Шелковая нежность с Алоэ Вера. Мягкий и эффективный способ удалить лишние волосы. Не использовать на ушах, носу, бровях, груди, гениталиях и околоанальных областях. Не подходит для людей пожилого возраста.

Итак, требовалось потереть полоски между сложенными ладонями, как будто молишься. Потом разнять слои бумаги, и тогда на каждом обнаруживалось вещество, напоминающее ушную серу. Нужно было прижать это к коже, еще немного потереть, а потом оторвать полоску, вскрикнув от боли. На ноге оставалось совершенно гладкое место среди густого пушка вместе с кусочками противного желтого воска. Выглядело так, будто на ноге гнойная рана.

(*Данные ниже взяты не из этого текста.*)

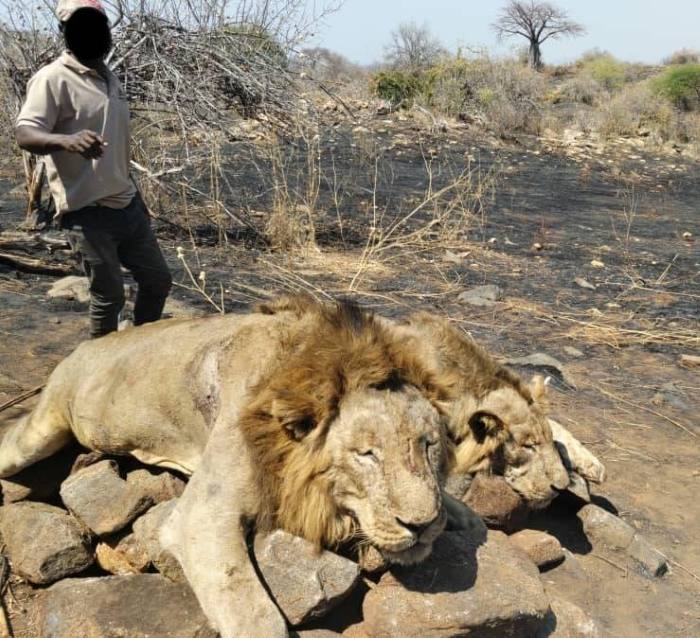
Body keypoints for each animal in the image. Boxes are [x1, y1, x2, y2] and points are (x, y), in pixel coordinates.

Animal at [0, 301, 459, 638]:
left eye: (429, 444)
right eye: (366, 454)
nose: (421, 525)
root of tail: (87, 345)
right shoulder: (201, 517)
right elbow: (255, 615)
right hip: (42, 429)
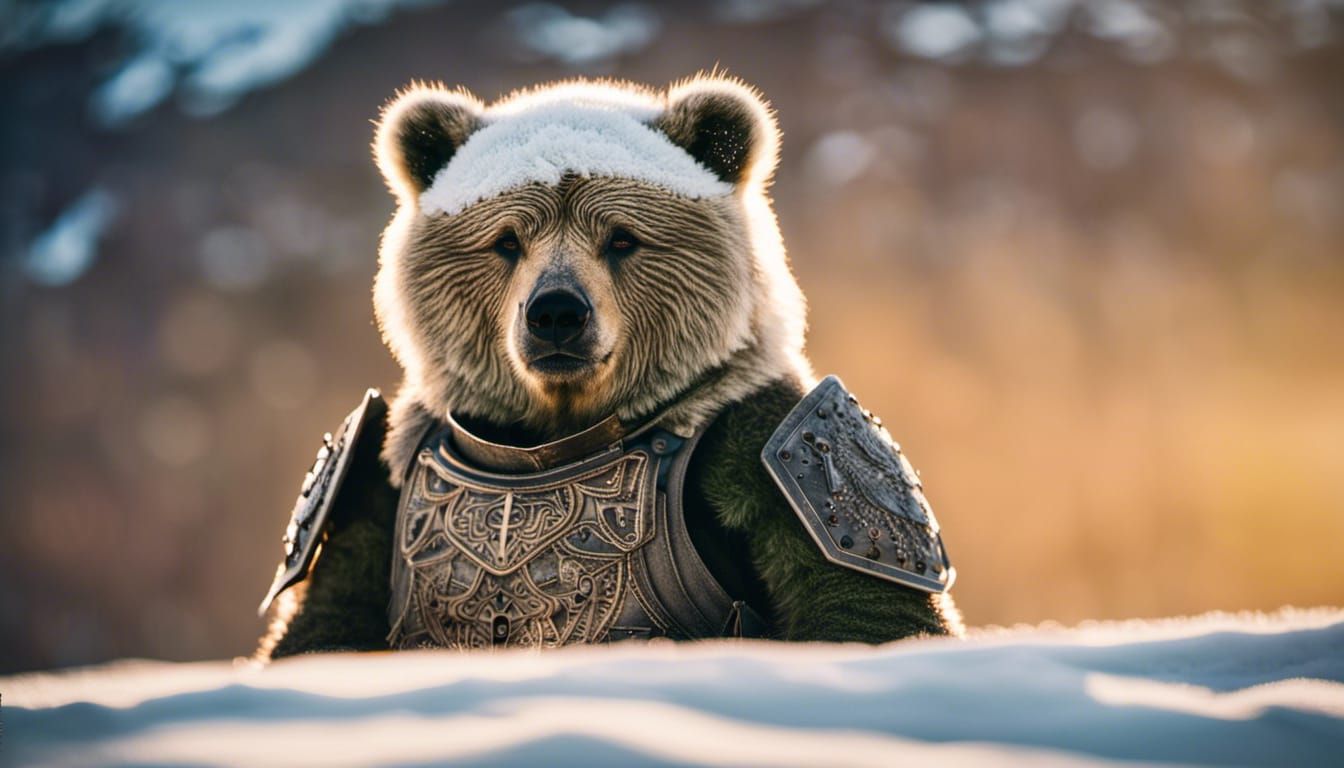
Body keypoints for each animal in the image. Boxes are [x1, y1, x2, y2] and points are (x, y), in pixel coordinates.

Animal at [257, 73, 962, 658]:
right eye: (506, 241)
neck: (552, 430)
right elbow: (325, 619)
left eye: (622, 238)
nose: (556, 313)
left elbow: (863, 607)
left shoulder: (774, 450)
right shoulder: (376, 475)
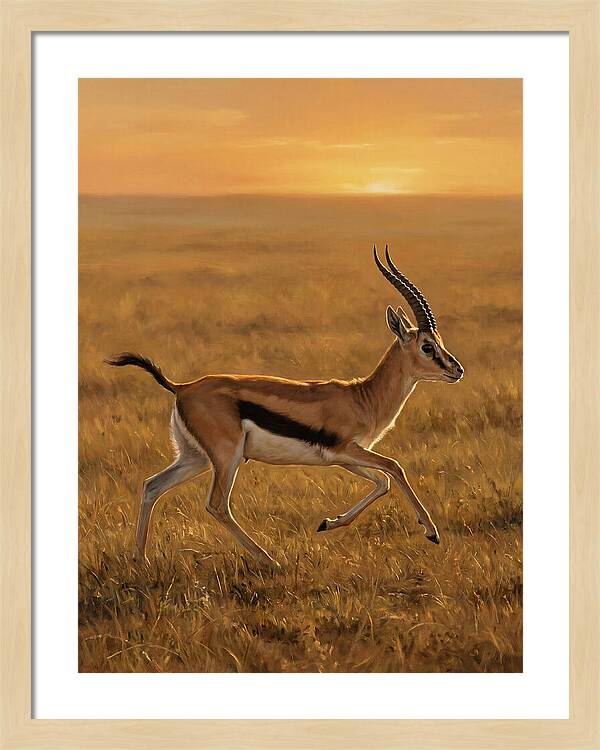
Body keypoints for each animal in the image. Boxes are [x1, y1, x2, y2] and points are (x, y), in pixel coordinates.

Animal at [106, 246, 463, 568]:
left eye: (440, 342)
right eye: (427, 346)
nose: (457, 369)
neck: (363, 397)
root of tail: (182, 387)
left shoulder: (342, 457)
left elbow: (382, 482)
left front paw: (328, 523)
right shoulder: (346, 449)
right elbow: (394, 468)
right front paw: (431, 532)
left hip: (195, 457)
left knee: (152, 486)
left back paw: (140, 559)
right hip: (226, 457)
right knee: (217, 505)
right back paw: (270, 560)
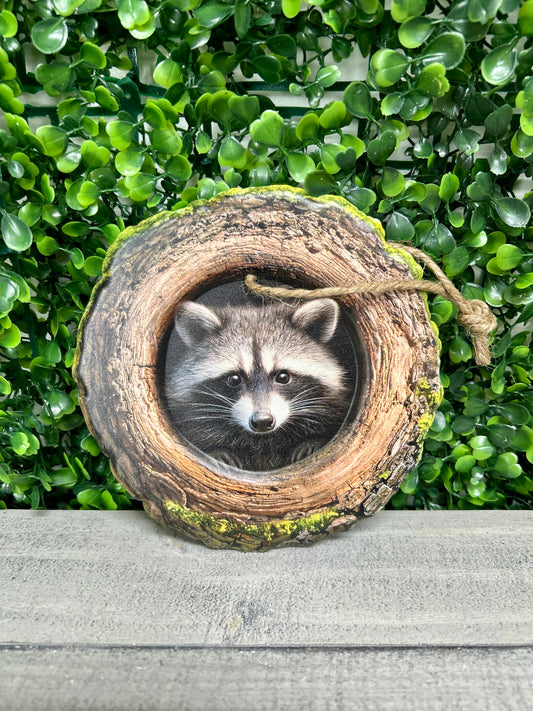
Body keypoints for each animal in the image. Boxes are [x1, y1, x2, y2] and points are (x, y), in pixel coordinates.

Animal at [166, 298, 351, 471]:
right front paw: (218, 452)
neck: (263, 439)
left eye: (283, 376)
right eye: (234, 379)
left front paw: (312, 443)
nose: (262, 421)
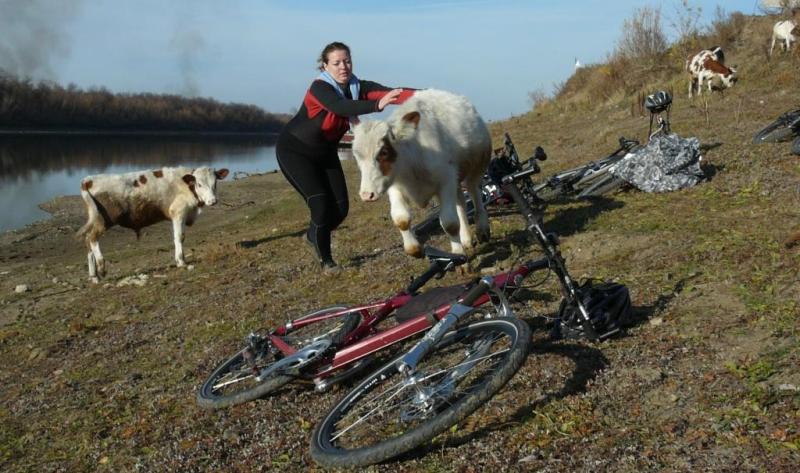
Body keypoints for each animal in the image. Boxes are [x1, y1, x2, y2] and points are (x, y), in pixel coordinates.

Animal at [77, 166, 228, 280]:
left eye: (215, 183)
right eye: (199, 184)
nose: (213, 201)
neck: (187, 186)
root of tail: (88, 180)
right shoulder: (178, 212)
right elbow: (179, 237)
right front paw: (181, 262)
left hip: (95, 218)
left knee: (87, 240)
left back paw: (94, 276)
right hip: (105, 219)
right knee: (92, 238)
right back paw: (101, 267)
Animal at [352, 88, 490, 258]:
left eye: (384, 152)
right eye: (357, 155)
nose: (367, 195)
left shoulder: (445, 181)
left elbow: (450, 222)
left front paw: (457, 253)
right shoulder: (395, 185)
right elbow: (401, 219)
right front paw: (414, 248)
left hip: (477, 167)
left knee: (474, 193)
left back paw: (482, 229)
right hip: (456, 179)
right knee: (461, 203)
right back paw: (466, 239)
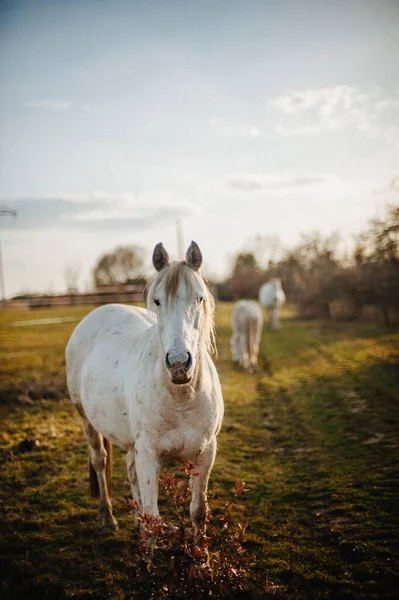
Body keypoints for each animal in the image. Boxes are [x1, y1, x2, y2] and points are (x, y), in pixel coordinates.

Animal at [65, 241, 225, 552]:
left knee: (129, 470)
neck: (181, 397)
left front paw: (202, 561)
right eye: (158, 301)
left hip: (131, 442)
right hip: (87, 421)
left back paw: (134, 522)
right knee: (100, 462)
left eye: (199, 298)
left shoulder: (206, 452)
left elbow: (198, 512)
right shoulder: (149, 455)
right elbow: (154, 518)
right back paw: (108, 519)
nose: (179, 364)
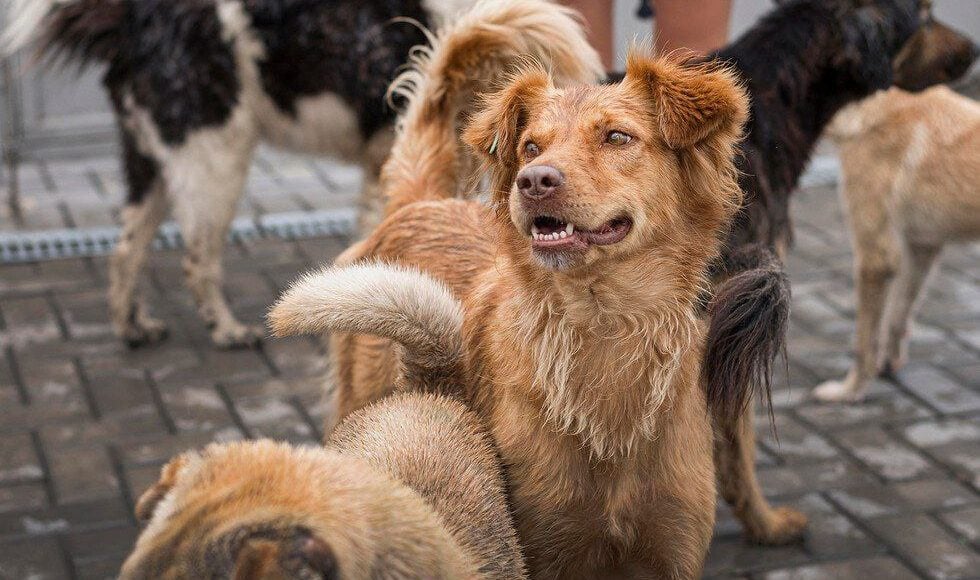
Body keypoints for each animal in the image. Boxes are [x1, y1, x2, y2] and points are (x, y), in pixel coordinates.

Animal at [0, 0, 482, 346]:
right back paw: (227, 331)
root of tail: (139, 19)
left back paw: (132, 328)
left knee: (125, 251)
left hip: (152, 164)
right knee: (197, 261)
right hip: (215, 162)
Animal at [268, 48, 812, 576]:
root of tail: (420, 203)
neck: (603, 327)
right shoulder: (536, 543)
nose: (534, 181)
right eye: (531, 147)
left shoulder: (671, 550)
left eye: (617, 137)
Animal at [812, 85, 980, 404]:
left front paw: (850, 391)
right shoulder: (921, 247)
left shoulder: (875, 258)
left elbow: (864, 343)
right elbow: (898, 316)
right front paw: (888, 366)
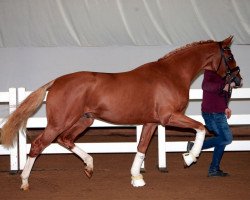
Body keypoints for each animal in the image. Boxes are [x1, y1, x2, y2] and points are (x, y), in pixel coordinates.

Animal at [0, 36, 242, 191]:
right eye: (229, 57)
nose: (238, 81)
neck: (171, 74)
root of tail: (56, 82)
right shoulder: (169, 117)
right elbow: (201, 127)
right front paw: (190, 157)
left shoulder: (151, 122)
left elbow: (141, 147)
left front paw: (137, 178)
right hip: (59, 122)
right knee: (38, 145)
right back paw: (24, 182)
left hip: (84, 121)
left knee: (65, 139)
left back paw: (89, 165)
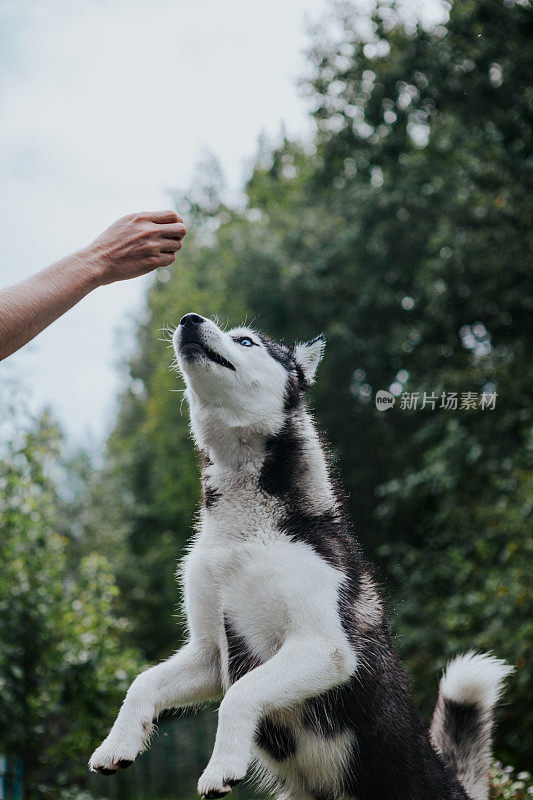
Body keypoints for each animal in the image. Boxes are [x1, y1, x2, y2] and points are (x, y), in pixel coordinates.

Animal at [89, 312, 512, 800]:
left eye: (246, 341)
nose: (189, 320)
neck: (246, 530)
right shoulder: (210, 654)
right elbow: (144, 682)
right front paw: (118, 742)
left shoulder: (322, 648)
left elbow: (240, 694)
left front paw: (221, 765)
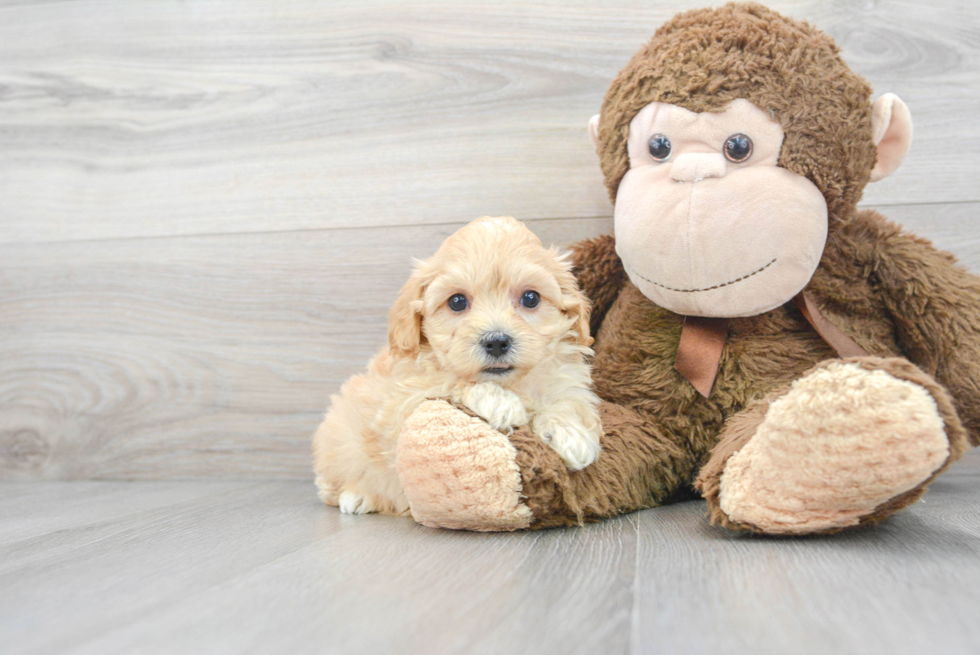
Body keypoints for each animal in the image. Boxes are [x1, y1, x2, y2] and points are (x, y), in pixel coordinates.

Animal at [314, 218, 604, 516]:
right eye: (457, 301)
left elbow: (568, 399)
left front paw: (571, 433)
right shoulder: (401, 402)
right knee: (332, 484)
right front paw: (501, 403)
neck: (510, 382)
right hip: (338, 440)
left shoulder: (566, 377)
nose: (496, 341)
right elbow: (449, 381)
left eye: (531, 298)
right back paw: (357, 496)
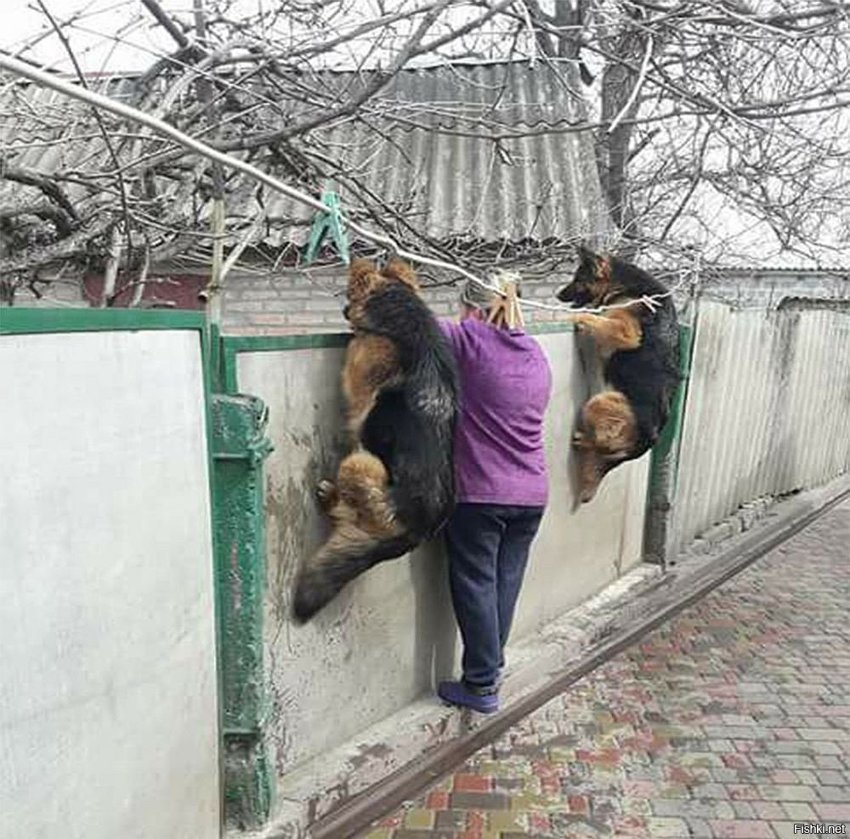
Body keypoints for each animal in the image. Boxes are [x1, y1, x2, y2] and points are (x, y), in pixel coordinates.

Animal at [292, 260, 458, 620]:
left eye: (348, 296)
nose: (343, 311)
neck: (409, 310)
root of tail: (417, 532)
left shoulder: (359, 366)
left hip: (361, 463)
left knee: (349, 512)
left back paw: (330, 497)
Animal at [552, 246, 680, 502]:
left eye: (577, 280)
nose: (558, 296)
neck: (626, 287)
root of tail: (647, 442)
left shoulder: (625, 332)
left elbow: (591, 316)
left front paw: (567, 317)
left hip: (601, 401)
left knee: (598, 444)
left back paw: (583, 439)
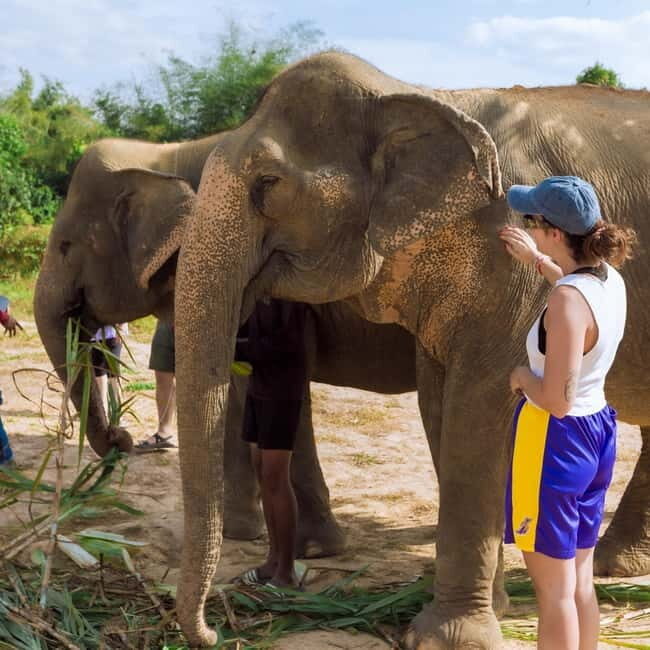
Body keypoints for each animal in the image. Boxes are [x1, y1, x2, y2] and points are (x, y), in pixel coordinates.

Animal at [33, 133, 416, 557]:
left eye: (65, 245)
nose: (122, 439)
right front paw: (238, 531)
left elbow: (276, 385)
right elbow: (230, 394)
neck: (165, 154)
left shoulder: (270, 285)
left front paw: (316, 549)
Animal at [169, 52, 649, 648]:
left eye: (268, 182)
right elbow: (442, 406)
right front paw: (481, 606)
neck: (413, 92)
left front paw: (449, 637)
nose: (215, 630)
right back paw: (615, 565)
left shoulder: (509, 276)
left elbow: (478, 407)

Я налепила полоски сзади на икру. Оййй! Еще один гладкий участок. Но теперь я увидела, что без должной аккуратности получается какая-то лоскутная мозаика, живая изгородь из пушка. Поэтому, несмотря на боль, я взялась за дело и стала искоренять оставшиеся клочки волос. Их становилось все меньше и меньше, но приходилось использовать много полосок. В конце концов, я справилась. Одна нога была полностью очищена от волос. Потом я сообразила, что у меня кончились полосы.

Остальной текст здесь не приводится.